• _THE TASK_: Please copy out every line of the material below word for word, leaving the pictures out of your answer.

• _GIVEN RECORDS_:
begin

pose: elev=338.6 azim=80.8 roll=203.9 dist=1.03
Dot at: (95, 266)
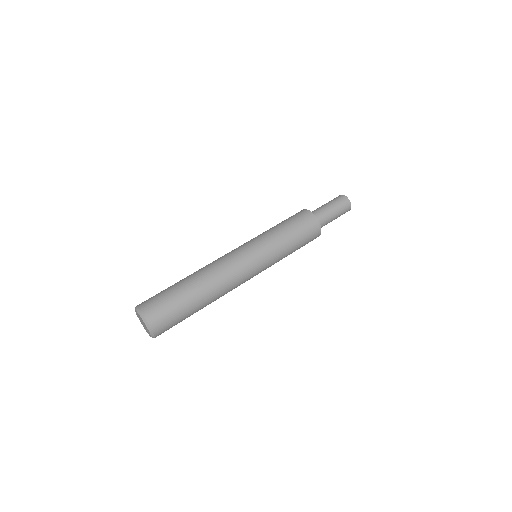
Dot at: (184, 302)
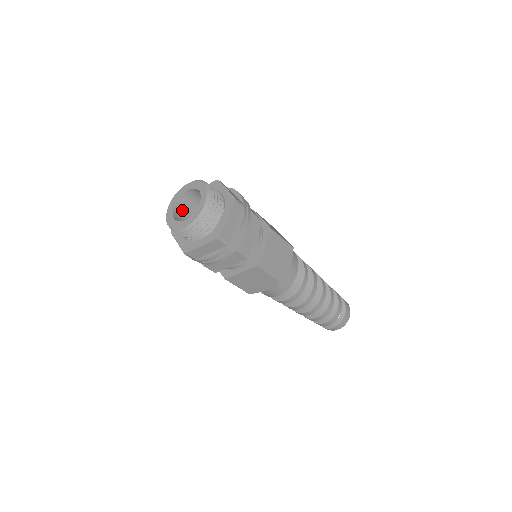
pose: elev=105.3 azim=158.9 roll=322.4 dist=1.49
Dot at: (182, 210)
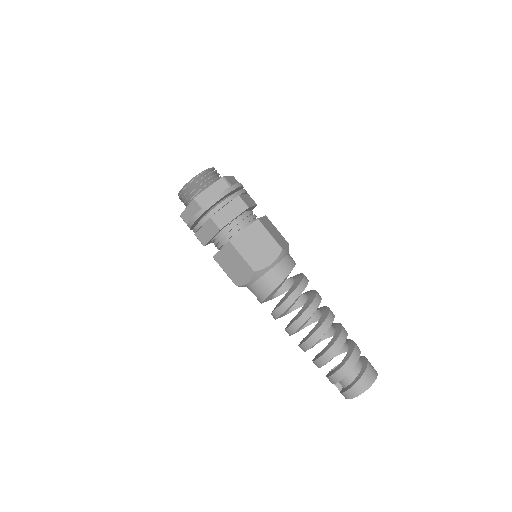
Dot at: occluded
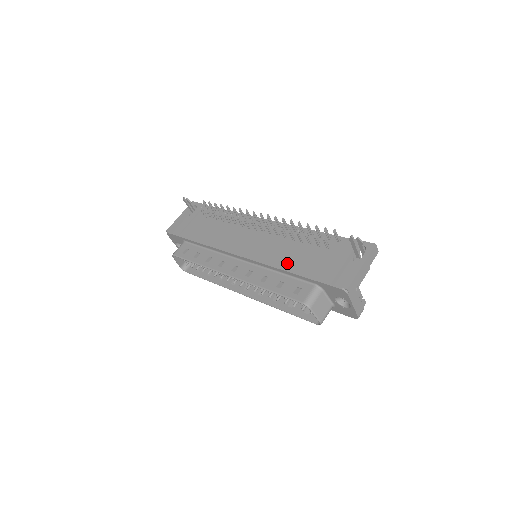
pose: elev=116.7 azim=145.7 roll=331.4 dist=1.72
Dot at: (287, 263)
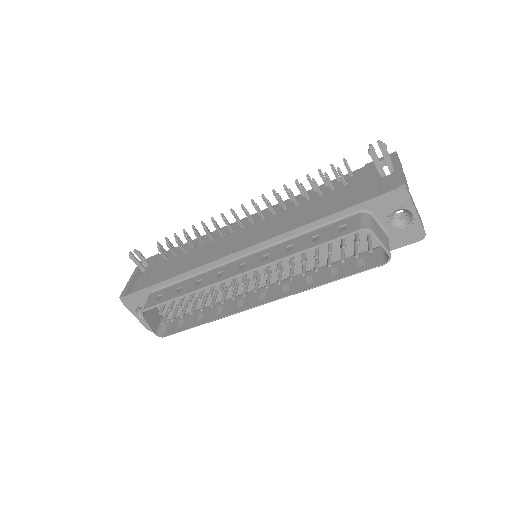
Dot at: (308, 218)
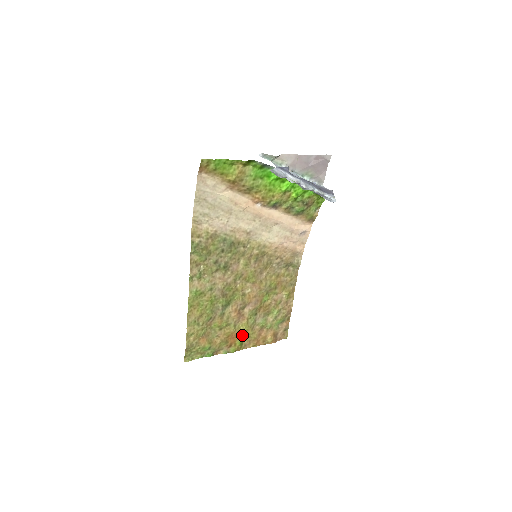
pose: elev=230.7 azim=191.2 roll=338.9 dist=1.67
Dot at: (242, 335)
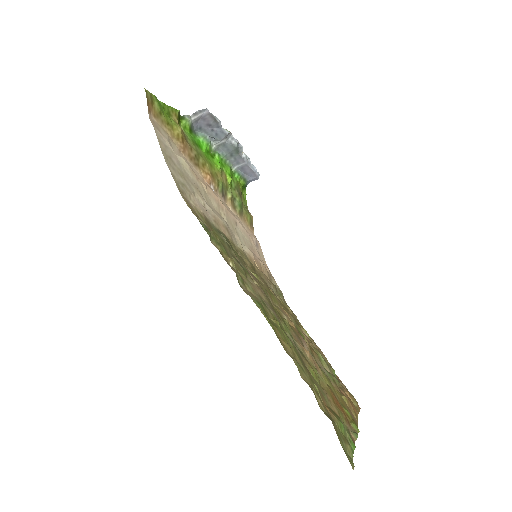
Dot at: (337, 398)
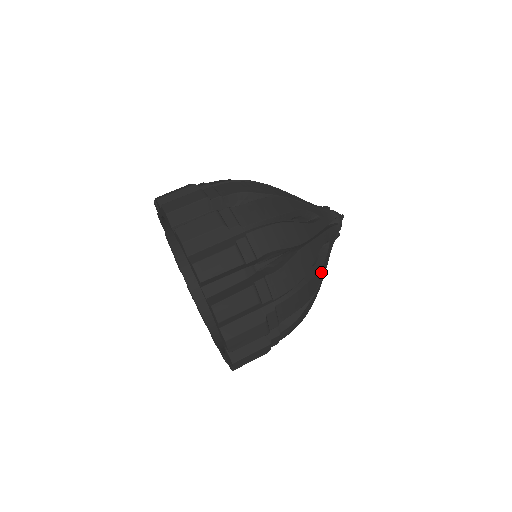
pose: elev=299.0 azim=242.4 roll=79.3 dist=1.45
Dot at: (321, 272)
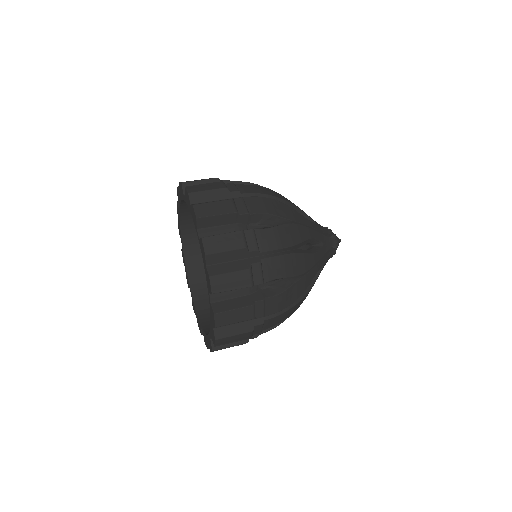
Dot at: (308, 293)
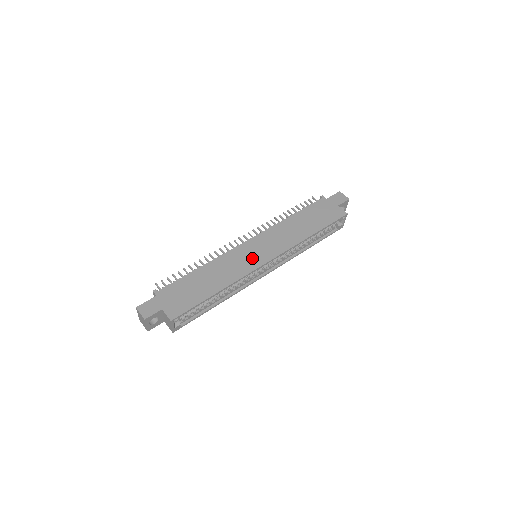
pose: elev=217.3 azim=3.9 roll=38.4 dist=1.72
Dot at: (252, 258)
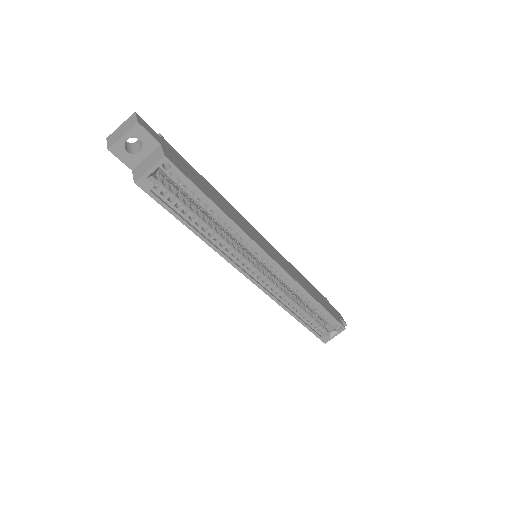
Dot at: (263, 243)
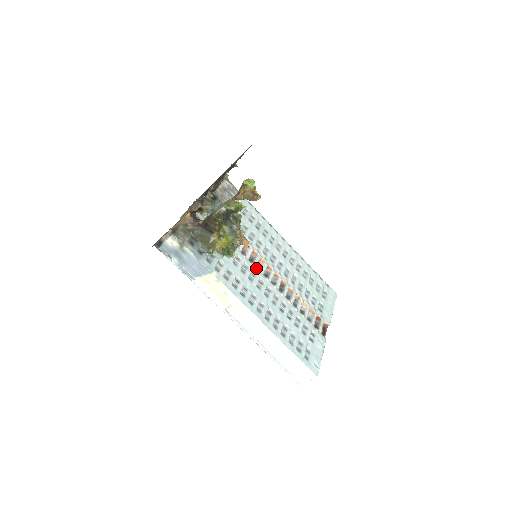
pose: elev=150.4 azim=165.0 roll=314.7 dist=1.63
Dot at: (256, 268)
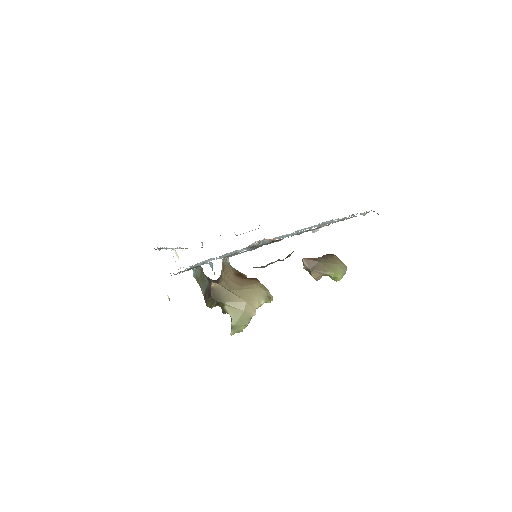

end

• _RESULT FOR THIS TASK_:
pose: elev=338.6 azim=80.8 roll=203.9 dist=1.03
Dot at: (95, 266)
Dot at: (184, 302)
pose: elev=105.3 azim=158.9 roll=322.4 dist=1.49
Dot at: (182, 210)
Dot at: occluded
pose: elev=116.7 azim=145.7 roll=331.4 dist=1.72
Dot at: (287, 263)
Dot at: (308, 218)
pose: elev=230.7 azim=191.2 roll=338.9 dist=1.67
Dot at: (242, 335)
Dot at: (337, 398)
pose: elev=299.0 azim=242.4 roll=79.3 dist=1.45
Dot at: (321, 272)
Dot at: (308, 293)
pose: elev=217.3 azim=3.9 roll=38.4 dist=1.72
Dot at: (252, 258)
Dot at: (263, 243)
pose: elev=150.4 azim=165.0 roll=314.7 dist=1.63
Dot at: (256, 268)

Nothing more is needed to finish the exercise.